Are ASEs a good investment? Opinions vary. Some say that the premiums attached to these coins are here to stay, and are easily recoverable in private sale. Others claim that the premium may not hold up as spot price rises and supply returns to normal.

One thing to keep in mind, however. Silver (and gold) held for more than a year is subject to a 28% capital gains tax, per CNBC. That means any profit made from selling your holdings would be subject to said tax rate — a lower capital gains rate applies to short-term holdings sales.

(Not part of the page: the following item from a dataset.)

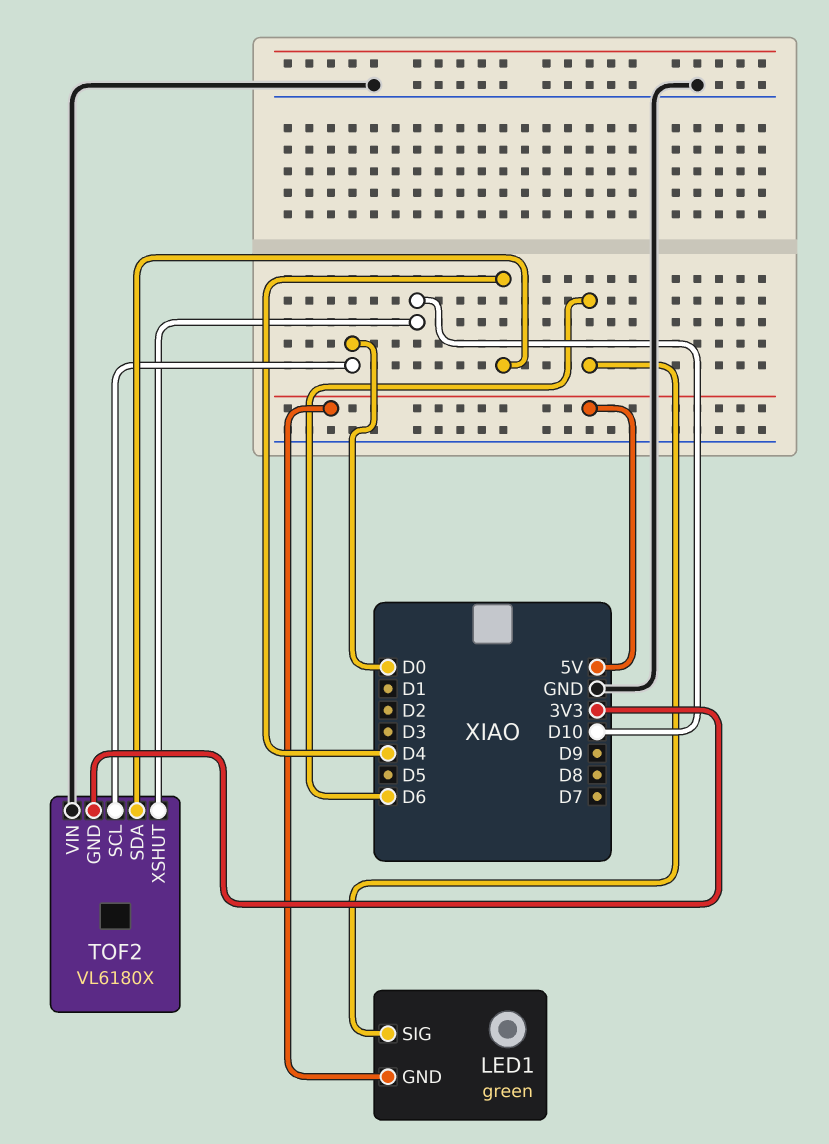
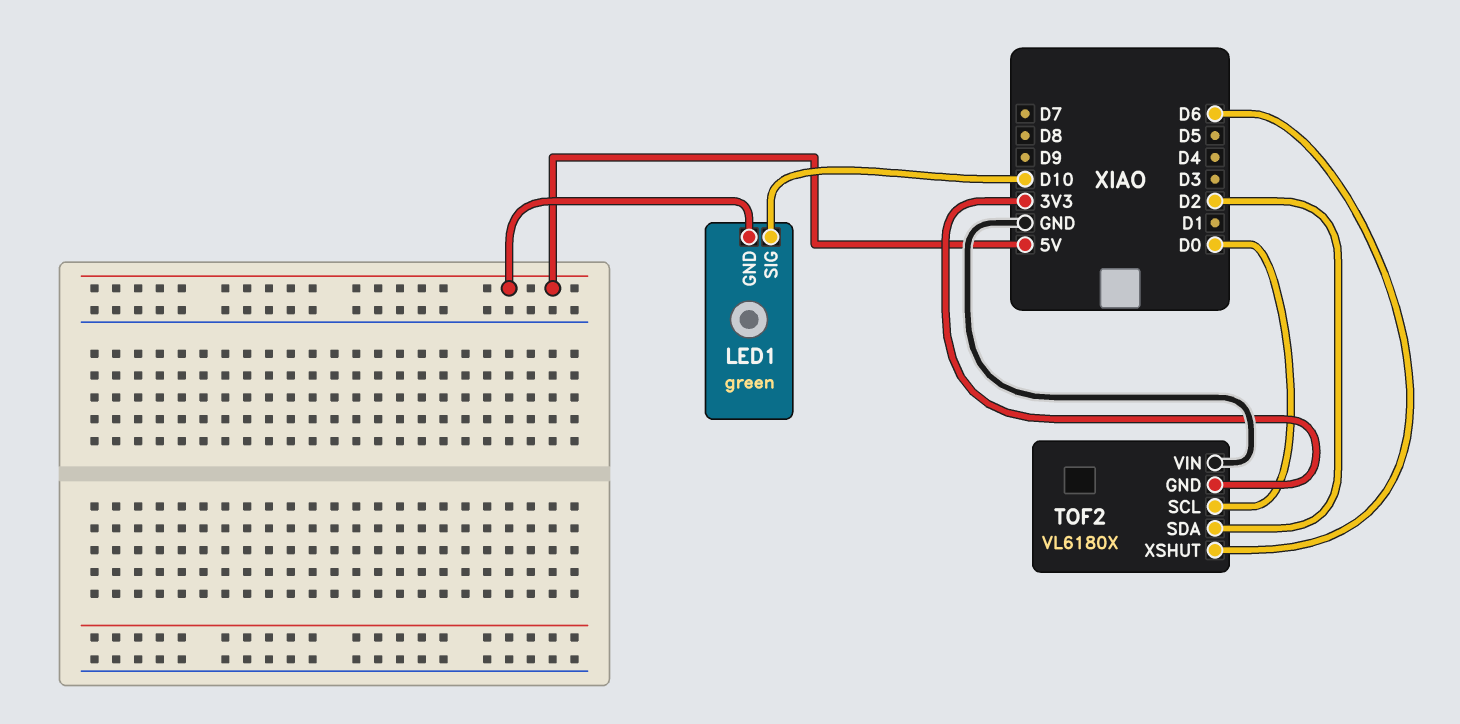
LED1 pin SIG: D6 -> D10
TOF2 pin SDA: D4 -> D2
TOF2 pin XSHUT: D10 -> D6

Is Silver a Hedge Against Inflation?

Silver is typically sold as a hedge against inflation, despite having tumbled as of late. As U.S. News and World report detailed: “Recently, silver prices have been under pressure as the Fed has raised interest rates. Rising interest rates tarnish silver’s appeal as an investment because the metal doesn’t pay interest like Treasurys do.”

Investing for Everyone

With that being said, despite relative volatility in the short term, silver remains a solid long-term investment.

“When adjusted for inflation, the price of silver has risen roughly 40% since February 1915. This is good for investors who want an inflation hedge and are planning to keep the investment for a long time,” U.S. News’ Matt Whittaker wrote. Citing Collin Plume, CEO of Noble Gold Investments, Whittaker continued:

“With an outlook for more [recent] industrial demand, especially from solar farms, silver is catching up with gold’s reputation as an inflation hedge.”